Begin at the line containing "M388,533L394,550L378,574L372,558Z" in the entries below and end at the line containing "M216,570L241,577L214,612L187,605Z"; transcribe that range exactly and nothing outside it.
━━━━━ Data listing ━━━━━
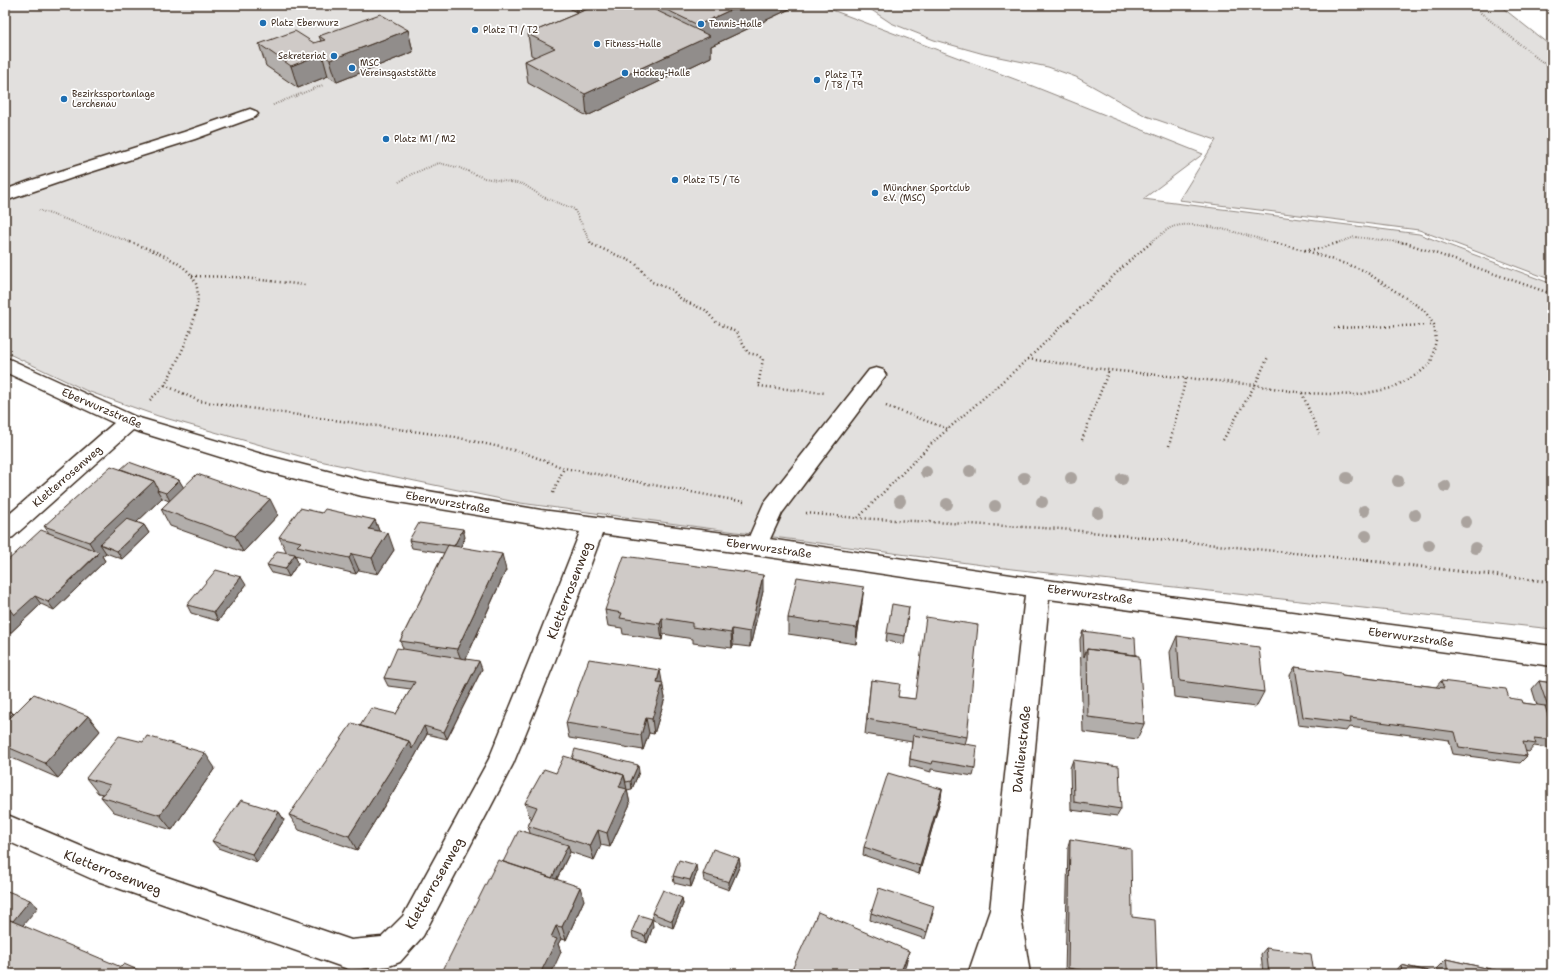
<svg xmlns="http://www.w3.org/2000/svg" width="1557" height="979" viewBox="0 0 1557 979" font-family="'Shantell Sans',sans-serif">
<rect width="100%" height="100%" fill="#fff"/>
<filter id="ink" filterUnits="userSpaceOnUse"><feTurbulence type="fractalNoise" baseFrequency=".025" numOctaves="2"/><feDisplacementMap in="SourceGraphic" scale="8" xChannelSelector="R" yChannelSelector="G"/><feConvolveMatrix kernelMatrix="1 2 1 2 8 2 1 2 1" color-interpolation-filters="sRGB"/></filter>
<g filter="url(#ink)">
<!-- green -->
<path fill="#e2e0de" stroke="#8e857e" d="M5,5H819L1025,83L1203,154L1143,199L1419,234L1552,284V629L1012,569L520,503L310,459L158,416L87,391L5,352Z
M864,5H1499L1552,47V280L1419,230L1179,200L1216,140L1146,116L1076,77L1048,67L984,54L934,40L891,23Z"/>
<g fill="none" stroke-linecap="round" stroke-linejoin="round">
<!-- lane casing -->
<g stroke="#3b2a1e" stroke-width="3">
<path id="lane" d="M250,109L255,111L258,114L255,117L195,139L72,178L5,201V190L29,181L184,132Z
M876,368L883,370L886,375L782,513L764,552L756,555L748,552L745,546L764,503L869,370Z"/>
</g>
<!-- street casing -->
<g stroke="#3b2a1e" stroke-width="3">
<path id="street" d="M5,357L136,417L265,455L362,480L541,510L756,537L1038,579L1552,646V666L1049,599L1020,910L1030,974H1000L999,971L998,974H968L990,910L1025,595L756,555L602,534L553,666L513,764L423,936L400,962L389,966L351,970L92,879L5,840V814L97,853L351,940L382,937L403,916L489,759L527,666L580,532L362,496L265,471L133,430L13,537L5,540V518L114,423L5,372Z"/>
</g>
<!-- path-far2 -->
<path stroke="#3b2a1e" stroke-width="2" stroke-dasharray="0.5 2" stroke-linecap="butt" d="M1471,5L1552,70
M273,105L323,85
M399,182L412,174L439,163L460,168L484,178L523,184L543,197L574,209L591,243
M39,210L133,243
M1150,243C1157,238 1163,232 1170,228C1194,217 1250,237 1275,243
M1337,243L1355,237L1406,243"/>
<!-- path-far1 -->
<path stroke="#3b2a1e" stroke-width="2.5" stroke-dasharray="1 3" stroke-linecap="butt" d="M130,242C149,249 179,259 192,276C211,301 177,361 165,385L199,401L455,437L522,452L564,468L744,502
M590,242L591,244L635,263L652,282L672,290L682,300L705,310L716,322L736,332L748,353L757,355L763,359L758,386L825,393
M1398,242L1406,243L1552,294
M1305,250L1319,249L1340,242
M192,276L235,277L305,285
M1334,328L1434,325
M1028,359L1109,370L1255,385L1302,393L1357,395L1392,388L1418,374L1431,363L1436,340L1434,325L1424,310L1363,270L1304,250L1271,242
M1028,359L1130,260L1152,242
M1302,393L1319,434
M150,400L165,385
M886,406L948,429
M1082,440L1109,370
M1223,440L1255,385L1268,357
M1169,446L1186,378
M553,493L564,468
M806,513L857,518L1061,529L1372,561
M858,518L932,443L1028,359"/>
<!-- path -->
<path stroke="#3b2a1e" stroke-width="3" stroke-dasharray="1 3.5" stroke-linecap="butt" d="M1363,560L1552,582"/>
<!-- lane -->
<use href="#lane" fill="#fff" fill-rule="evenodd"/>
<!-- street -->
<use href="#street" fill="#fff" fill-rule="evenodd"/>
</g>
<!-- trees -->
<g fill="#aaa39e">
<circle cx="970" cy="471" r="6"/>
<circle cx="926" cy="472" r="6"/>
<circle cx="1024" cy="478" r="6"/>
<circle cx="1071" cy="478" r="6"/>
<circle cx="1347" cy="478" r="6"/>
<circle cx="1122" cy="479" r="6"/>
<circle cx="1398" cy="481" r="6"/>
<circle cx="1445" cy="486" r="6"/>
<circle cx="900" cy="501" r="6"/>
<circle cx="1042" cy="502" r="6"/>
<circle cx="947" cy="504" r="6"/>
<circle cx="995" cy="506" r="6"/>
<circle cx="1364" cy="511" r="6"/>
<circle cx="1098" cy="513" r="6"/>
<circle cx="1415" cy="515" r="6"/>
<circle cx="1466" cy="522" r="6"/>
<circle cx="1366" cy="536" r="6"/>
<circle cx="1429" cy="545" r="6"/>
<circle cx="1475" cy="548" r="6"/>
</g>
<!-- wall -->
<path fill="#b2aeab" stroke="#3b2a1e" d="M564,5H593L576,12Z
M597,5H792V8L711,46V57L587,116L528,83L525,61L535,57L531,55L528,34Z
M408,30L413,52L337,82L328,76L298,88L266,66L259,44L314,43L321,41L319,36Z
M121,469L179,480L183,488L278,515L243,552L170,526L161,509L169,501L162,498L137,522L144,525L149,533L122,559L106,553L102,556L105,561L54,610L41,604L5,638V563L49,533L44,526Z
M322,513L375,520L379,531L394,550L378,574L359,570L356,574L305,562L302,557L295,555L298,563L289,577L272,573L267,565L287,553L279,537Z
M465,537L461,547L506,570L466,659L482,669L447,739L427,734L415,756L357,850L299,830L289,815L360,726L396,714L411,689L388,686L384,678L403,648L400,641L444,553L412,548L409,540Z
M246,585L218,621L191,613L187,605Z
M763,591L750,647L733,645L732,648L693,643V639L663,634L662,640L623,634L622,628L608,626L605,610Z
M862,603L856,644L788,634V618Z
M909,607L904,644L886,641L887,633Z
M1083,631L1136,655L1144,724L1137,739L1083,732L1080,639Z
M1177,636L1264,692L1256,707L1174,697L1170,652Z
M1295,667L1342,675L1436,687L1441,681L1509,698L1523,703L1537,705L1532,689L1539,681L1552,683V722H1550L1552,729V744L1548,748L1534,746L1529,752L1525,751L1527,756L1520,763L1453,754L1449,740L1349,727L1346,731L1298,725L1290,675Z
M871,680L898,697L914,699L967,737L965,744L975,768L973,776L931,769V772L909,766L912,742L865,734Z
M662,683L665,698L654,734L649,733L643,750L569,738L566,723Z
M5,709L14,714L88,716L100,731L58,778L5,755Z
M572,759L639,772L632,789L627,790L630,804L610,847L601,845L594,860L570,852L557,879L584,900L566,940L561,939L558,944L561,952L503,862L530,833L528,826L532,818H530L525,803L556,773Z
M1073,760L1121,809L1117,816L1071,810L1070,768Z
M215,768L172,830L114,812L101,797L103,794L98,793L86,778Z
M942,789L941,797L919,874L863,855L864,847Z
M279,812L284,820L257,862L218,848L212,841Z
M1070,839L1132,917L1157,974H1065L1068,846Z
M739,858L740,865L729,890L704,881L703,874Z
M697,872L691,887L674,883L673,876Z
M682,898L683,904L673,928L653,920L652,913Z
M871,913H933L925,939L870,920Z
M653,926L647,943L633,938L632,931Z
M1266,948L1314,974H1263L1261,954Z
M1446,959L1512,974H1395V972L1401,965L1433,972Z
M1338,970L1355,974H1335Z
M1520,970L1538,974H1516Z"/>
<!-- shaded-wall -->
<path fill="#918d8b" stroke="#3b2a1e" d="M575,5H593L576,12Z
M741,5H792V8L711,46V57L587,116L585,94L699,41L698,25Z
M408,30L413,52L337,82L330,60Z
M322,54L328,76L298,88L291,66Z
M5,463L8,467L5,470Z
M179,480L184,488L170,501L166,493Z
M154,481L160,491L157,490L162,498L110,548L100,544L106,553L102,556L105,561L54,610L48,602L97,555L89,542Z
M270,499L278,515L243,552L235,536Z
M375,520L381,536L369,529Z
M144,525L149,533L122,559L117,551Z
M463,529L465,537L457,555L454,546Z
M388,533L394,550L378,574L372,558Z
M295,554L298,563L289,577L285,569Z
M352,554L359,570L356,574L349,558Z
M502,554L506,570L463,665L457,649Z
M763,575V591L750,647V632Z
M241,577L246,585L218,621L214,612Z
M864,587L862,603L856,644L857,628Z
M35,596L41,604L5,638V610L8,607Z
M662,618L663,634L662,640L660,624Z
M732,629L733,645L732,648L731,633Z
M479,661L482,669L447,739L444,732Z
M660,670L665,698L654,734L652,719L657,682Z
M13,713L20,721L5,735V721Z
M88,716L100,731L58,778L45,763Z
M646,718L649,733L643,750L641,735Z
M424,726L427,734L415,756L357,850L349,836L409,741Z
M205,753L215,768L172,830L160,815Z
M638,765L639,772L632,789L631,781Z
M624,775L630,804L610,847L607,833L619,787Z
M942,789L941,797L919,874L920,866Z
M279,812L284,820L257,862L252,854Z
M598,830L601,845L594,860L590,846Z
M568,845L570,852L551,890L549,883Z
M739,858L740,865L729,890V882Z
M696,865L697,872L691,887L690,880Z
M580,887L584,900L566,940L562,927Z
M682,898L683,904L673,928L672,921Z
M30,900L38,907L19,930L11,923Z
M652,919L653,926L647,943L645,936Z
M556,926L561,939L558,944L561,952L551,974H540L551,937Z
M909,951L906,964L902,974H900Z"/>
<!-- building -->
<path fill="#cfcac7" stroke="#3b2a1e" d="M597,5H645L710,36L585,94L525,61L555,48L528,34Z
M657,5H741L698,25Z
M380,14L408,30L330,60L322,54L291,66L259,44L295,31L314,43L325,40L319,36Z
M129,462L179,480L166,493L157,490L158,489L154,481L121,469Z
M111,466L154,481L89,542L44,526Z
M197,474L270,499L235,536L161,509Z
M300,508L322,513L325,509L375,520L369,529L388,533L372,558L352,554L349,558L297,546L301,542L279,537Z
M127,519L144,525L117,551L100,544Z
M419,523L463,529L454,546L409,540Z
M41,530L99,552L48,602L35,596L14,615L8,607L5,606V563Z
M448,545L502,554L457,649L400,641Z
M277,551L295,554L285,569L267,565Z
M624,556L763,575L750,632L732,629L731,633L692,627V623L662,618L660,624L620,618L622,613L605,610Z
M216,570L241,577L214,612L187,605Z
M797,577L864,587L857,628L788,618Z
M892,604L909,607L905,636L887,633Z
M5,606L8,607L5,610Z
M926,617L978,625L967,737L867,719L871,680L900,684L898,697L915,699Z
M1083,631L1135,638L1136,655L1087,649L1084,657Z
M1177,636L1259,647L1264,692L1180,681Z
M397,648L479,661L444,732L424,726L412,749L409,741L360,726L371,708L396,714L415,682L384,678Z
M1087,649L1139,656L1144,724L1088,717Z
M589,659L660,670L657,682L663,683L652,719L646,718L641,735L566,723Z
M1295,667L1341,673L1342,675L1444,688L1441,681L1506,689L1509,698L1522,700L1523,703L1545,706L1552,729V740L1534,738L1536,744L1523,742L1527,756L1459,747L1455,732L1350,718L1351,723L1303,717Z
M1539,681L1552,683V713H1550Z
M34,694L88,716L45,763L5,746V723Z
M5,709L13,713L5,721Z
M352,723L409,741L349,836L289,815Z
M913,735L977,746L975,768L933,761L932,764L910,759Z
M119,736L143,742L147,736L205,753L160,815L101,797L110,785L86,778Z
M575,749L638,765L631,781L626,782L624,775L572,759Z
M564,756L624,775L619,787L627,789L607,833L598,830L590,846L528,826L537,807L525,803L544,769L556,773Z
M1073,760L1119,766L1121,809L1074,802Z
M888,773L942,789L920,866L864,847Z
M241,800L279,812L252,854L212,841Z
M519,830L568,845L552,878L503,862Z
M1070,839L1131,849L1132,917L1155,920L1157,974H1103L1068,968Z
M713,849L739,858L729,882L703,874Z
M498,860L580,887L562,927L556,926L551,937L557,939L540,974H441Z
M679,860L696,865L690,880L673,876Z
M879,888L934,906L927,932L871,913Z
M5,890L30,900L13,921L5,918Z
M663,890L682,898L672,921L652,913Z
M818,912L909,951L900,974H790Z
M639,915L652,919L645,936L632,931Z
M5,918L121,967L124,964L147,974H5Z
M1266,948L1311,954L1314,974H1269Z
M1446,959L1512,974H1448Z
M1401,965L1434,973V974H1402Z
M1338,970L1355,974H1339Z
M1520,970L1538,974H1521Z"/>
</g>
<!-- markers -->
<g fill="#1f6fb2" stroke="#fff" stroke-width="1.5">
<circle cx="263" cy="23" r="4"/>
<circle cx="701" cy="24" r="4"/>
<circle cx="475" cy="30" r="4"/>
<circle cx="597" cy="44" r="4"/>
<circle cx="334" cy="56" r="4"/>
<circle cx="352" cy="68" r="4"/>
<circle cx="625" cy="73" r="4"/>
<circle cx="817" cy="80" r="4"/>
<circle cx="64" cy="99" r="4"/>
<circle cx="386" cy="139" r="4"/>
<circle cx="675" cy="180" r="4"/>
<circle cx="875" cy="193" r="4"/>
</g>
<g text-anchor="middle" stroke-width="3.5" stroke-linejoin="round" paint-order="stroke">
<!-- far-poi labels -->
<g font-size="9" fill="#3b2a1e" stroke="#fff" text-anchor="start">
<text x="271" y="26">Platz Eberwurz</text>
<text x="709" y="27">Tennis-Halle</text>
<text x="483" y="33">Platz T1 / T2</text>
<text x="605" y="47">Fitness-Halle</text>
<text x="326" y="59" text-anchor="end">Sekreteriat</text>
<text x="360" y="66">MSC<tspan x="360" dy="10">Vereinsgaststätte</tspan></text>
<text x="633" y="76">Hockey-Halle</text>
<text x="825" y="78">Platz T7<tspan x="825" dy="10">/ T8 / T9</tspan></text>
<text x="72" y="97">Bezirkssportanlage<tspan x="72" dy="10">Lerchenau</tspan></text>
<text x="394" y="142">Platz M1 / M2</text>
<text x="683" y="183">Platz T5 / T6</text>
<text x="883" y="191">Münchner Sportclub<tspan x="883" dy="10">e.V. (MSC)</tspan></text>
</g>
<!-- street labels -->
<g font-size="11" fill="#3b2a1e" stroke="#fff">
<text transform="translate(102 408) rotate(23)" y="4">Eberwurzstraße</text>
<text transform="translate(67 476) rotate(-41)" y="4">Kletterrosenweg</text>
<text transform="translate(448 502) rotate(10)" y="4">Eberwurzstraße</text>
<text transform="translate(769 548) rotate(8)" y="4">Eberwurzstraße</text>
<text transform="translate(1090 594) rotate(8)" y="4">Eberwurzstraße</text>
<text transform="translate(1411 637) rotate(8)" y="4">Eberwurzstraße</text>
</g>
<!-- near-street labels -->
<g font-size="13" fill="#3b2a1e" stroke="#fff">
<text transform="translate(569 590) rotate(-69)" y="5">Kletterrosenweg</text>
<text transform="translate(1021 749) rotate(-84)" y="5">Dahlienstraße</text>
<text transform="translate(113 872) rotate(21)" y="5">Kletterrosenweg</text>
<text transform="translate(434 883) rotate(-60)" y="5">Kletterrosenweg</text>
</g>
</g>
<!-- margin -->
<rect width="1557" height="979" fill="none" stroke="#fff" stroke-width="20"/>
<rect x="10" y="10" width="1537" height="959" fill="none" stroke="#3b2a1e" stroke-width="1.5" filter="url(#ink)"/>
</svg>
━━━━━
• _Task result_
M388,533L394,550L378,574L372,558Z
M295,554L298,563L289,577L285,569Z
M352,554L359,570L356,574L349,558Z
M502,554L506,570L463,665L457,649Z
M763,575V591L750,647V632Z
M241,577L246,585L218,621L214,612Z
M864,587L862,603L856,644L857,628Z
M35,596L41,604L5,638V610L8,607Z
M662,618L663,634L662,640L660,624Z
M732,629L733,645L732,648L731,633Z
M479,661L482,669L447,739L444,732Z
M660,670L665,698L654,734L652,719L657,682Z
M13,713L20,721L5,735V721Z
M88,716L100,731L58,778L45,763Z
M646,718L649,733L643,750L641,735Z
M424,726L427,734L415,756L357,850L349,836L409,741Z
M205,753L215,768L172,830L160,815Z
M638,765L639,772L632,789L631,781Z
M624,775L630,804L610,847L607,833L619,787Z
M942,789L941,797L919,874L920,866Z
M279,812L284,820L257,862L252,854Z
M598,830L601,845L594,860L590,846Z
M568,845L570,852L551,890L549,883Z
M739,858L740,865L729,890V882Z
M696,865L697,872L691,887L690,880Z
M580,887L584,900L566,940L562,927Z
M682,898L683,904L673,928L672,921Z
M30,900L38,907L19,930L11,923Z
M652,919L653,926L647,943L645,936Z
M556,926L561,939L558,944L561,952L551,974H540L551,937Z
M909,951L906,964L902,974H900Z"/>
<!-- building -->
<path fill="#cfcac7" stroke="#3b2a1e" d="M597,5H645L710,36L585,94L525,61L555,48L528,34Z
M657,5H741L698,25Z
M380,14L408,30L330,60L322,54L291,66L259,44L295,31L314,43L325,40L319,36Z
M129,462L179,480L166,493L157,490L158,489L154,481L121,469Z
M111,466L154,481L89,542L44,526Z
M197,474L270,499L235,536L161,509Z
M300,508L322,513L325,509L375,520L369,529L388,533L372,558L352,554L349,558L297,546L301,542L279,537Z
M127,519L144,525L117,551L100,544Z
M419,523L463,529L454,546L409,540Z
M41,530L99,552L48,602L35,596L14,615L8,607L5,606V563Z
M448,545L502,554L457,649L400,641Z
M277,551L295,554L285,569L267,565Z
M624,556L763,575L750,632L732,629L731,633L692,627V623L662,618L660,624L620,618L622,613L605,610Z
M216,570L241,577L214,612L187,605Z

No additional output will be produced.